■ **Texto dado**:
################

Es, por tanto, guerra no cruenta contra la pobreza y la explotación de los grupos humanos, contra el orgullo prepotente del que detenta la fuerza. Es el camino hacia la rahmah, la clemencia, la generosidad y el amor, mediante la serenidad de quien acumula fuerza interior y procura desprendidamente, y sin desmayo, el yihad político, económico y educativo en favor de todos, sin privilegios ni discriminaciones.

Si hay que defender cualquiera de estos valores humanos y religiosos, "no ataquéis los primeros, porque Dios rechaza a los agresores", y "no hagáis violencia a los hombres a causa de su fe", sigue diciendo el Corán. Lo más que permite Mahoma es: "Combatid en el camino del Señor a quienes os hagan la guerra; pero no os excedáis". Y en sus cartas sobre los derechos y deberes humanos de los cristianos en el Estado musulmán se señala: "En lo que se refiere a los cristianos, ningún obispo será desplazado de su sede, ni monje alguno de su monasterio. La protección de Dios y la mía la tienen asegurada para siempre. No serán oprimidos, ni tampoco opresores".

Es parecida tónica la enseñada por Confucio, siglos antes de Cristo: "He oído que la gente puede ser influenciada por la virtud; pero no por la violencia; porque las armas son como el fuego: si no lo apartas, te quemará". Y Lao-Tsé va todavía más lejos, porque enseña que "el que pretende gobernar por medio del Tao no usa el poder de las armas, porque a las armas responde la violencia y repercute sobre el que la usa".

Y en el antiguo pueblo persa debía resonar todavía la voz de Zoroastro, que disuade de la opresión, porque el que se dedica a ella "conocerá a su vez la opresión", según enseña el Zend-Avesta.

O en la india oirán muchos todavía la palabra de Krishna, que en el Mahabarata promete que está dispuesto a favorecer siempre la paz "con tal que no perjudique los derechos de los inocentes".

################

■ **Qué elaborar**:
Indica si cada afirmación concuerda con el texto sobre la no violencia en las tradiciones religiosas. Responde sí o no y cita las palabras exactas del texto que lo deciden.
(a) Confucio enseñó siglos antes de Cristo.
(b) Según Lao-Tsé, quien gobierna por medio del Tao recurre al poder de las armas.
(c) Krishna promete en el Mahabarata favorecer la paz sin condición alguna.

################

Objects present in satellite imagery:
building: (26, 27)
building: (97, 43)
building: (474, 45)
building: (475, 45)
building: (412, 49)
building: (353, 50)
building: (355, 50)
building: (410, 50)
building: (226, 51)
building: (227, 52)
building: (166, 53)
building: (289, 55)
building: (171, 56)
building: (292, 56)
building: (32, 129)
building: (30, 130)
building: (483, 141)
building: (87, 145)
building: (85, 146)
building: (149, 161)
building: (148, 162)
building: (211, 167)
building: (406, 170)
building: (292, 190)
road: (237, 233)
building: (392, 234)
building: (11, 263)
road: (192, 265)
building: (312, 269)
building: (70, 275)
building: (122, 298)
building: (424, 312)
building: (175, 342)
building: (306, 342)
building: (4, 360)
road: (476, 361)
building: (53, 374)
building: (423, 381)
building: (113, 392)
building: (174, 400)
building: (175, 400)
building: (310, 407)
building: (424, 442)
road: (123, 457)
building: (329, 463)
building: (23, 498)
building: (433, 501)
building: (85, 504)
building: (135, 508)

################

■ **Respuesta del ejercicio**:
(a) Sí: "Es parecida tónica la enseñada por Confucio, siglos antes de Cristo".
(b) No: "el que pretende gobernar por medio del Tao no usa el poder de las armas".
(c) No: "con tal que no perjudique los derechos de los inocentes".